Home Price Gains Slow Down


Buyers take note. The days of soaring home prices may now be over, indicating yet another shift in the market.


“It’s a market in flux,” Sherry Chris, CEO of Better Homes and Gardens Real Estate, told USA Today. “We are in year two of a long-term recovery, and there will be bumps.”


Price gains slowed down in a few hot markets last month as new homes entered the market, reducing competition among potential buyers, according to Zillow. Compared to August, seasonally adjusted prices dropped in half of 30 major metropolitan areas.


U.S. home prices were up 1.2 percent in the third quarter when compared to the previous one, reported USA Today. In the second quarter, prices had seen a 2.5 percent jump.


In markets such as Los Angeles and San Diego, prices dipped 1 percent when compared to August. For those markets, that was the first noticeable month-to-month dip since the recovery began.


Zillow’s Chief Economist Svenja Gudell said the trend is bound to continue with more markets on the path of decline this month, too.


What’s arresting the sharp rise in prices is a drop in investor buyers and an uptick in inventory. Higher prices have cooled off investor interest, opening up inventory for other buyers.


Seasonally adjusted, the number of existing single-family homes for sale in August was up 5 percent from January, according to USA Today.


The good news is a slowdown in rising prices will ensure that there’s not another bubble, especially in hot markets such as California.


“The market is still strong,” but hitting more of an equilibrium between buyers and sellers, Errol Samuelson, Realtor.com president told USA Today.

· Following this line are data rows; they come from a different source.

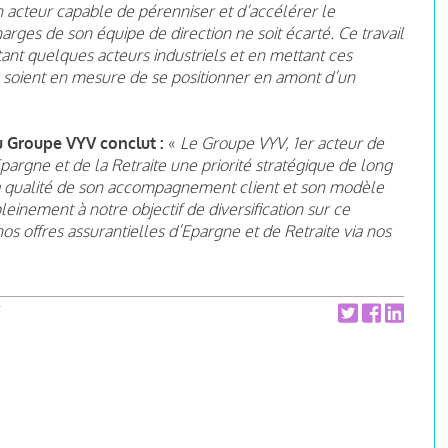
n acteur capable de pérenniser et d’accélérer le
ges de son équipe de direction ne soit écarté. Ce travail
ant quelques acteurs industriels et en mettant ces
ls soient en mesure de se positionner en amont d’un
du Groupe VYV
conclut :
«
Le Groupe VYV, 1
er
acteur de
Epargne et de la Retraite une priorité stratégique de long
 la qualité de son accompagnement client et son modèle
einement à notre objectif de diversification sur ce
offres assurantielles d’Epargne et de Retraite via nos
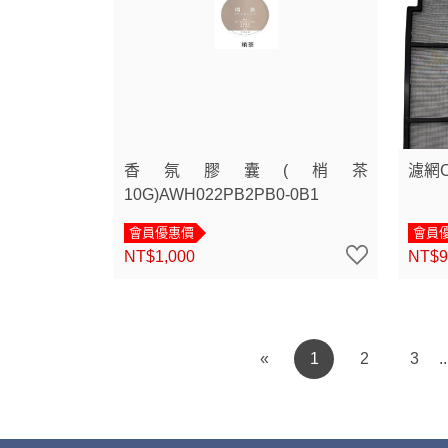
香氛膠囊(梢茶
濾網C
10G)AWH022PB2PB0-0B1
會員優惠價
會員
NT$1,000
NT$9
«
1
2
3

Fewer Homes for Middle-Class Buyers


Middle-class buyers are struggling to find affordable homes in many real estate marketsDespite the drop in prices, there are fewer affordable homes in the market for middle-class buyers. According to Trulia, more than half of the homes on sale in 14 of the top 100 metropolitan regions were out of bounds for middle-class buyers. They may have wanted them, but they just couldn’t afford the prices.


According to Trulia, a year ago, only eight of the top metro areas were beyond reach for middle-class buyers.


What’s driving unaffordability for the middle class is climbing prices, rising interest rates, fewer foreclosed homes for sale and flat incomes, said Jed Kolko, Trulia chief economist.


Nationally, prices were up 12. 4 percent in August compared to a year-ago period. Trulia said 30-year mortgage rates are at 4.5 percent compared to 3.5 percent last year. To top that, foreclosure sales are on the wane, making it harder for buyers to find those awesome deals. According to the National Association of Realtors®, 12 percent of existing homes sales in August were distressed homes. That’s down from 23 percent in 2012.


Trulia has a formula to calculate home affordability for middle-class buyers. Homes are considered affordable for middle income families if their total monthly payment is less than 31 percent of the metro area’s median household income. That’s after the owners had made a 20 percent down payment and paid for all taxes and insurance on the property.


Another Housing Bubble?


Despite a drop in affordability and slowdown in price hike, a top Federal Reserve official said this week that he notices signs of a U.S. “housing bubble.”


“I’m beginning to see signs not just in my district but across the country that we are entering, once again, a housing bubble,” Dallas Fed President Richard Fisher said. “So that leads me … to be very cautious about our mortgage-backed securities purchase program.”


Many believe what caused the 2007-2009 financial meltdown was a mortgage-market bubble. The Fed, to remedy the situation, held down interest rates and bought $85 billion in assets every month. That figure included $40 billion in mortgage-backed securities.


Fisher warned that the central bank’s easing policies could be triggering asset price bubbles.


“We have to be watchful and realize there has historically been an era of the Fed over-stimulating” since the Great Depression, Fisher said.


“I worry we are following that tradition now,” he said. “No one knows when the bubble pops. But I would argue that … with each dollar we buy in Treasuries and mortgage-backed securities, we’re getting closer to the tipping point.”